For the material that follows, state the number of lines where "down" occurs, and add nothing.

## Data section
^^^^

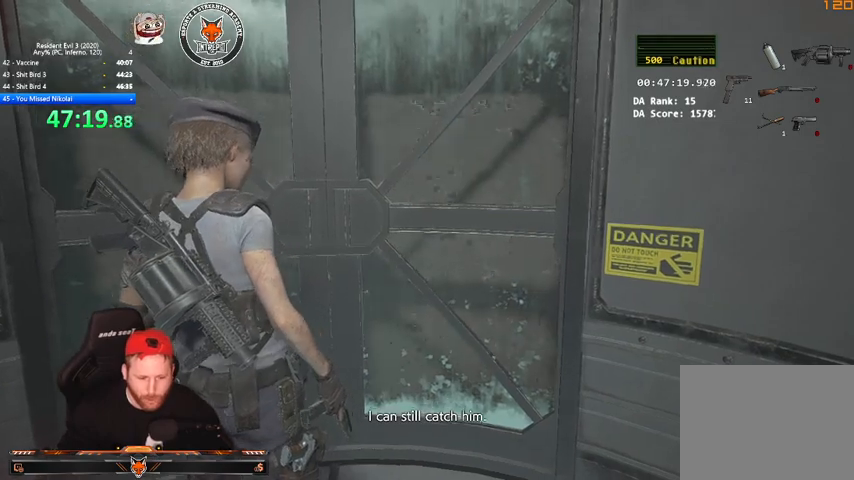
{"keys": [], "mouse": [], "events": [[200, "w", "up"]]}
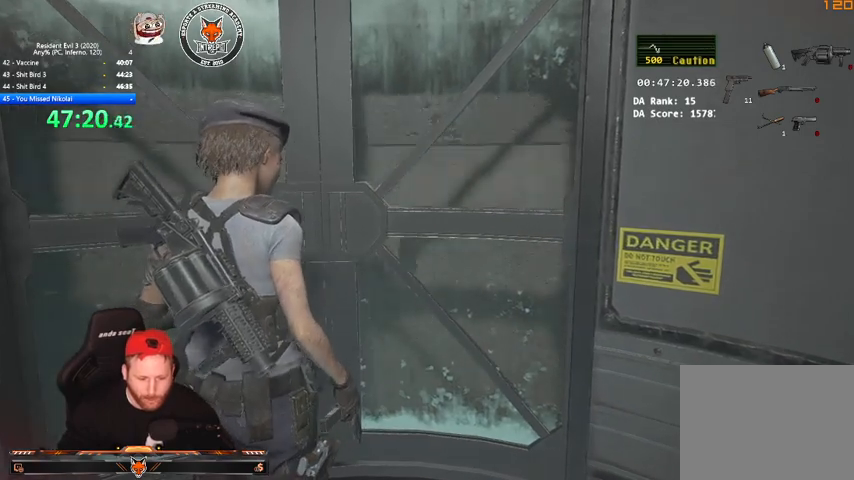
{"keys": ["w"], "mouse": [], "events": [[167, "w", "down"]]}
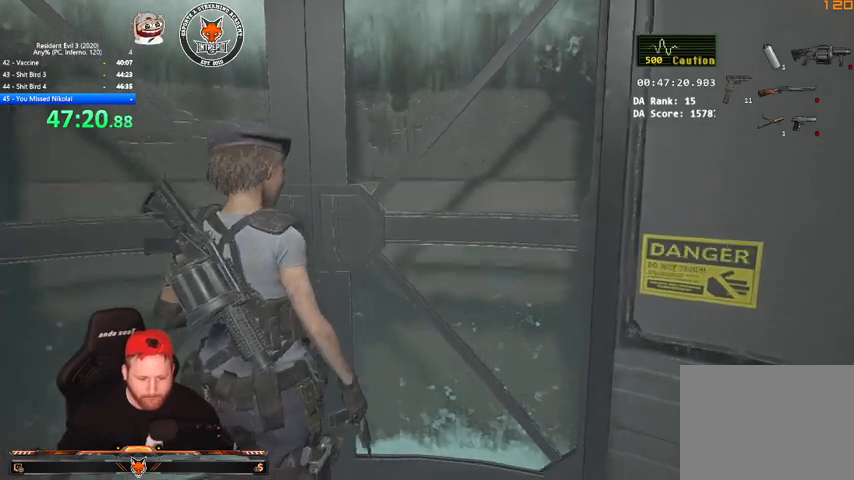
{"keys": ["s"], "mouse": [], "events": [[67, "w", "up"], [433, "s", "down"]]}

^^^^

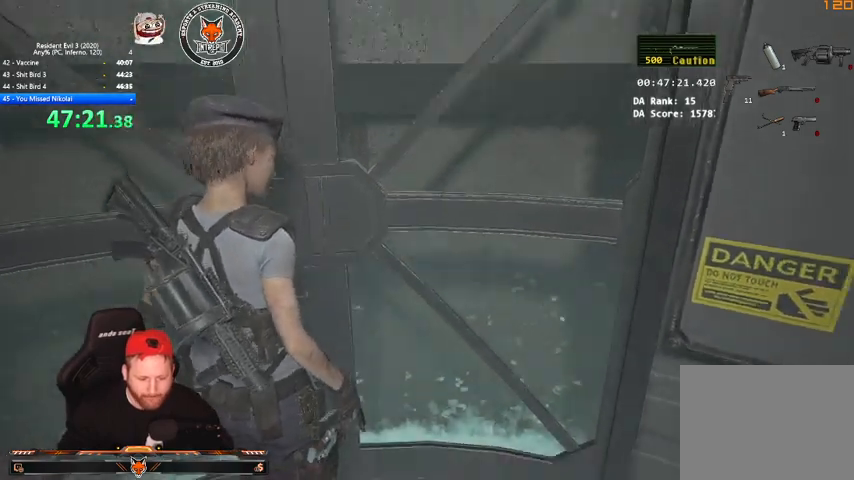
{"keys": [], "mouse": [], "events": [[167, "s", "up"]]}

^^^^

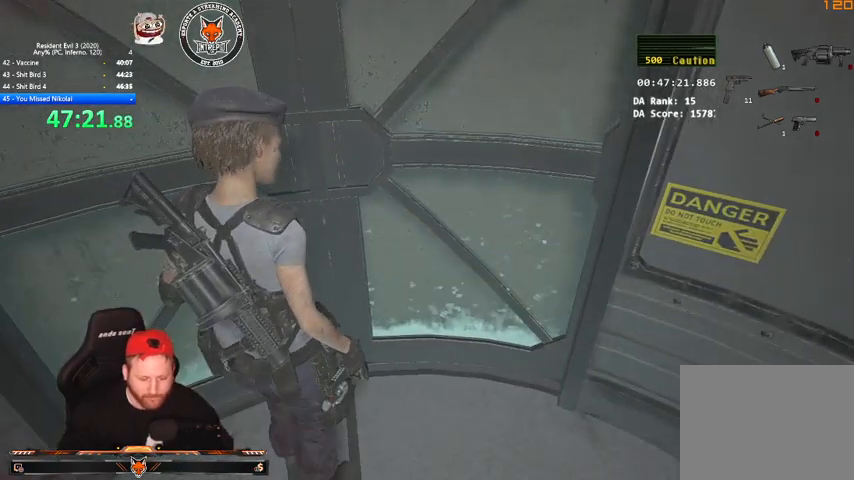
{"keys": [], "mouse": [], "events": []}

^^^^

## The completed task
2